AVAILABLE DATA:
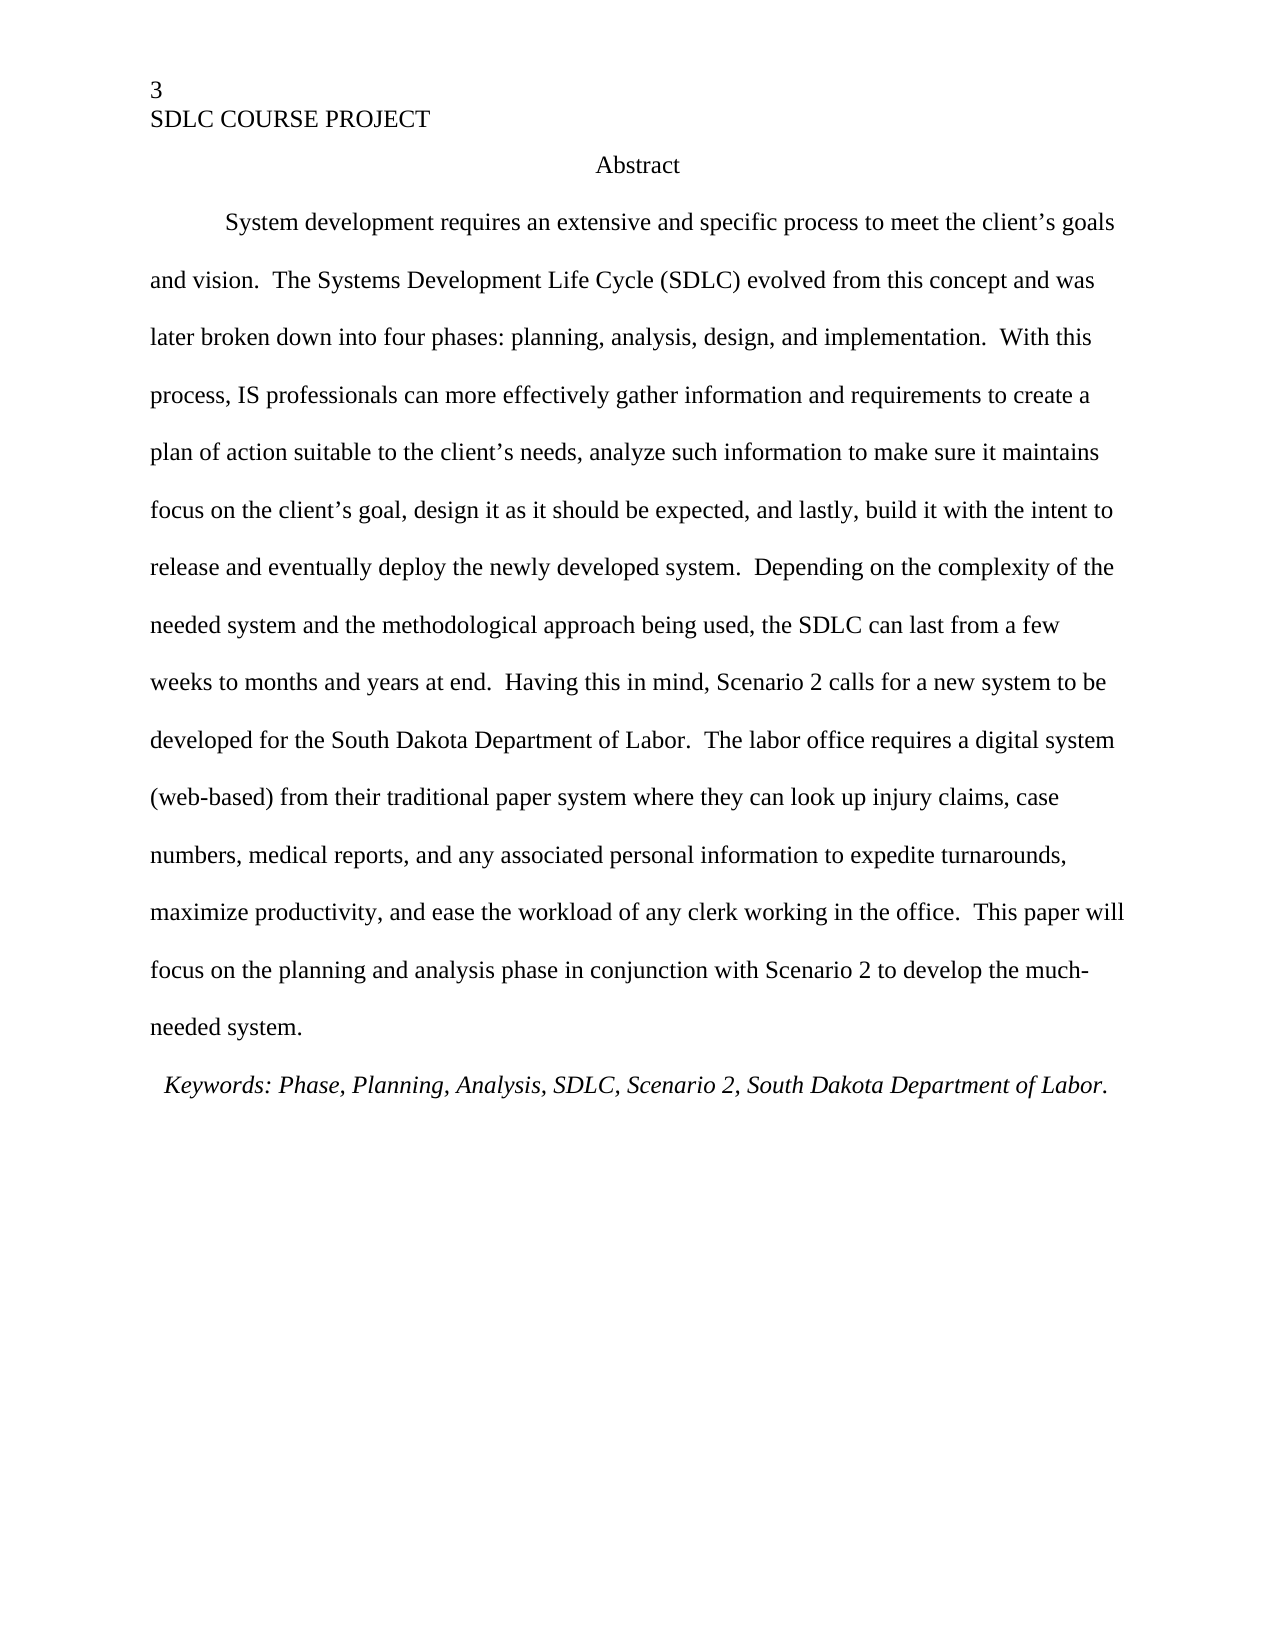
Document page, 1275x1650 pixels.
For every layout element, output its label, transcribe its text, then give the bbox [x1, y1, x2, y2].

text Abstract [150, 150, 1125, 179]
text Keywords: Phase, Planning, Analysis, SDLC, Scenario 2, South Dakota Department of Labor. [150, 1070, 1125, 1099]
text System development requires an extensive and specific process to meet the client’s goals and vision. The Systems Development Life Cycle (SDLC) evolved from this concept and was later broken down into four phases: planning, analysis, design, and implementation. With this process, IS professionals can more effectively gather information and requirements to create a plan of action suitable to the client’s needs, analyze such information to make sure it maintains focus on the client’s goal, design it as it should be expected, and lastly, build it with the intent to release and eventually deploy the newly developed system. Depending on the complexity of the needed system and the methodological approach being used, the SDLC can last from a few weeks to months and years at end. Having this in mind, Scenario 2 calls for a new system to be developed for the South Dakota Department of Labor. The labor office requires a digital system (web-based) from their traditional paper system where they can look up injury claims, case numbers, medical reports, and any associated personal information to expedite turnarounds, maximize productivity, and ease the workload of any clerk working in the office. This paper will focus on the planning and analysis phase in conjunction with Scenario 2 to develop the much-needed system. [150, 207, 1125, 1041]
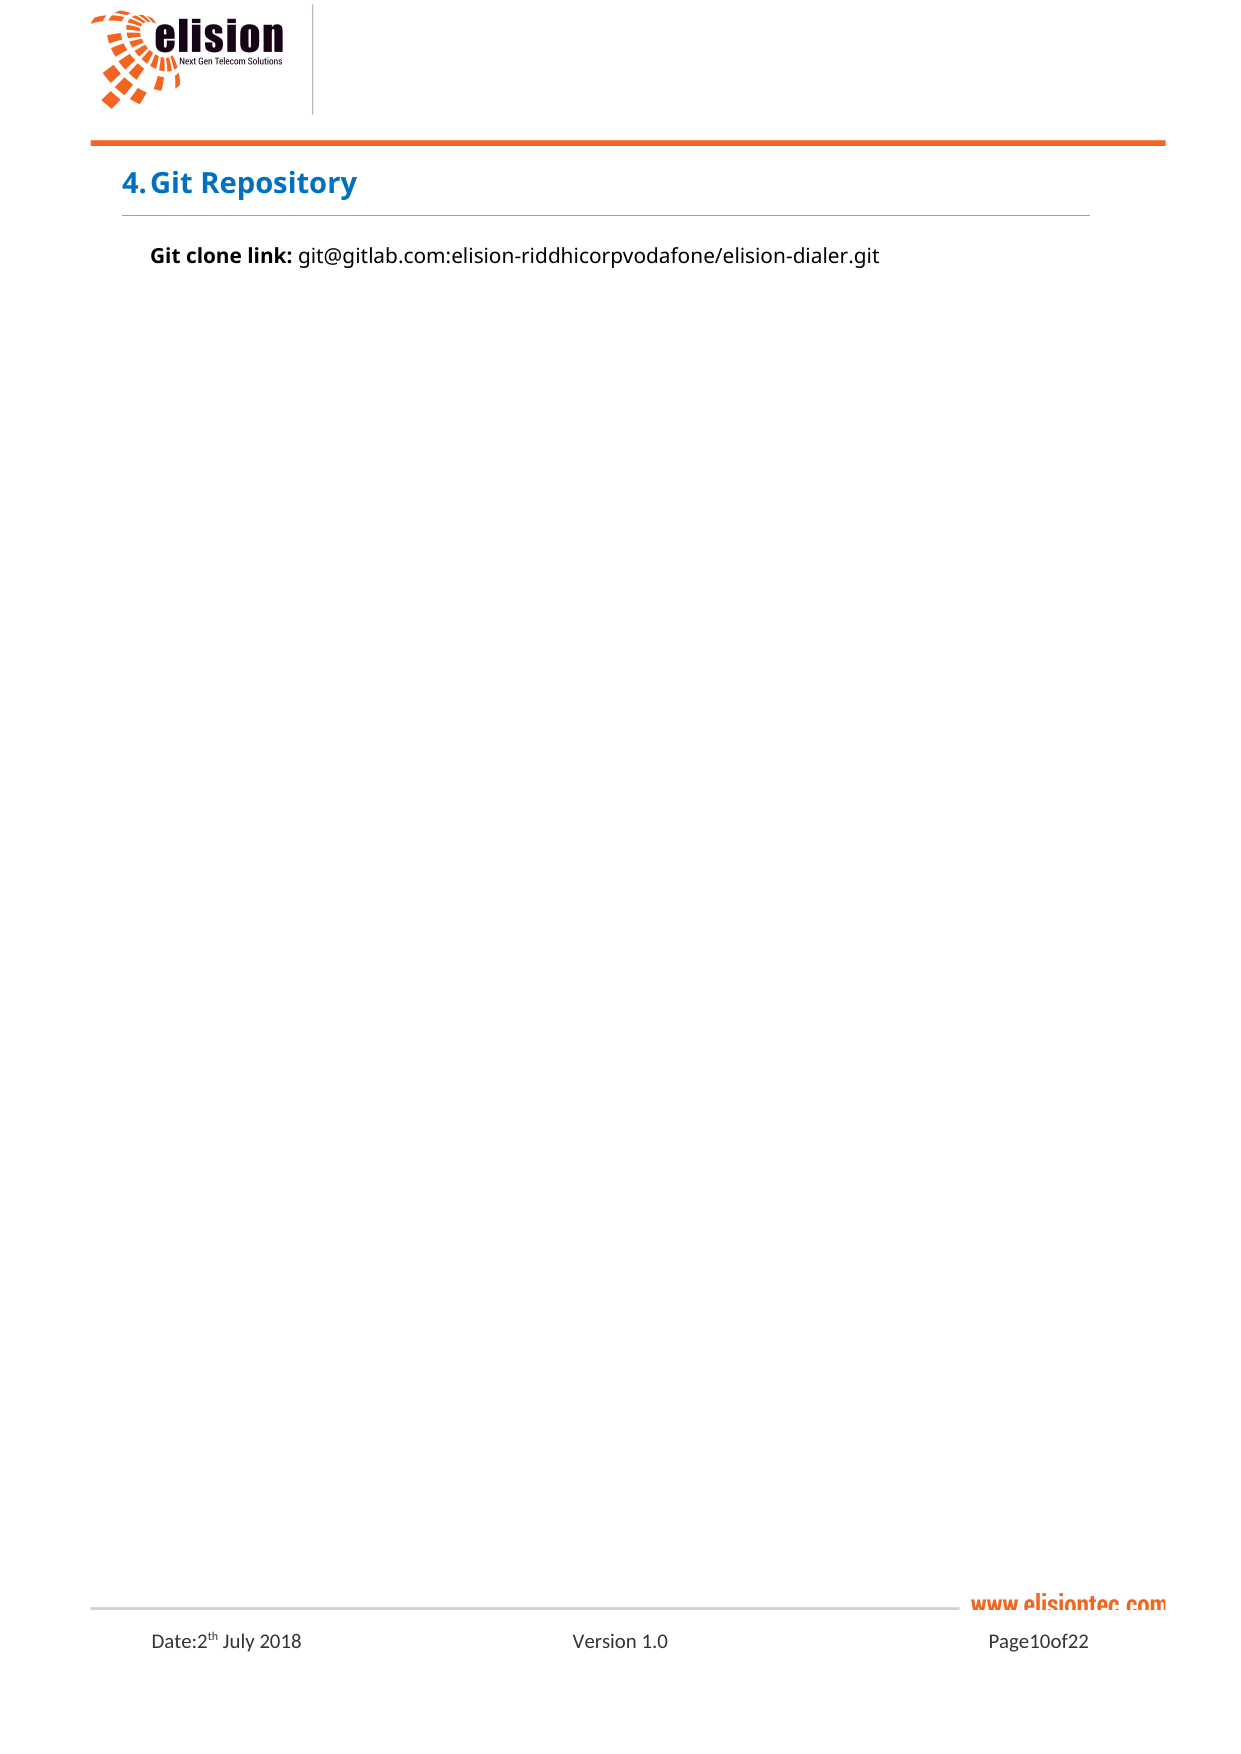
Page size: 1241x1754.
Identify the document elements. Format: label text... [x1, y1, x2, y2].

TASK OBJECTIVE:
Give again, word for word, only the lines from the one with "For every layout" through the last line of the entries, both included; no pictures go in the copy.

EXERCISE ANSWER:
For every layout element, output its label, transcribe its text, then give the bbox [x1, y1, x2, y2].

text Abstract [150, 150, 1125, 179]
text Keywords: Phase, Planning, Analysis, SDLC, Scenario 2, South Dakota Department of Labor. [150, 1070, 1125, 1099]
text System development requires an extensive and specific process to meet the client’s goals and vision. The Systems Development Life Cycle (SDLC) evolved from this concept and was later broken down into four phases: planning, analysis, design, and implementation. With this process, IS professionals can more effectively gather information and requirements to create a plan of action suitable to the client’s needs, analyze such information to make sure it maintains focus on the client’s goal, design it as it should be expected, and lastly, build it with the intent to release and eventually deploy the newly developed system. Depending on the complexity of the needed system and the methodological approach being used, the SDLC can last from a few weeks to months and years at end. Having this in mind, Scenario 2 calls for a new system to be developed for the South Dakota Department of Labor. The labor office requires a digital system (web-based) from their traditional paper system where they can look up injury claims, case numbers, medical reports, and any associated personal information to expedite turnarounds, maximize productivity, and ease the workload of any clerk working in the office. This paper will focus on the planning and analysis phase in conjunction with Scenario 2 to develop the much-needed system. [150, 207, 1125, 1041]
Page size: 1241x1754.
Identify the document elements. Format: label text... [x1, y1, x2, y2].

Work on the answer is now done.